I like to think of skiing as an entire domain. In broadest terms, the objective when skiing is to make it to the bottom of the hill in one piece, injury-free. If you don't make it to the bottom, you can't drive yourself home! (unless you're skiing into a valley, in which case you may need to make it to the top of the hill again.)
When you start looking at the sport disciplines within skiing, more goals present themselves. Goals are still open and unique to each individual, but often include:
slalom/gs/dh/superG: race the gates in the fastest time.
freestyle: create the most unique combination of manouvers among all competitors.
ballet: avoid breaking your legs.
off-piste: manage all terrain conditions at all pitches with consistent speed.
carving: create perfect railroad tracks on increasing terrain complexity.
touring: achieve a great cardio workout, ski an untracked run.
long-term skiers: achieve a lower-impact skiing style conducive to many decades of successful skiing
Last but not least, as I believe BB once said, skiing is a sensation-seeking sport.

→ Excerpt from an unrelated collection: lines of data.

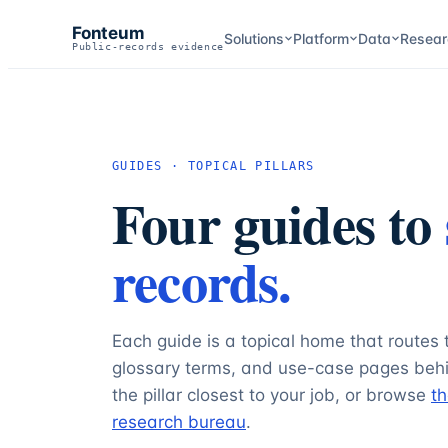
Fonteum
Solutions
Platform
Data
Resear
Public-records evidence
GUIDES · TOPICAL PILLARS
Four guides to
records.
Each guide is a topical home that routes 
glossary terms, and use-case pages behi
the pillar closest to your job, or browse
th
research bureau
.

A big part of the objective of skiing for most skiers above the intermediate plateau is to recreate (or find!) those amazing sensations of alternating weightlessness and compression, rotation and counter-rotation, fast feet, and constant motion downhill. The goal of instructors is to enable our learners to achieve whatever objectives they've set out for themselves--or give our learners a taste for those different sensations.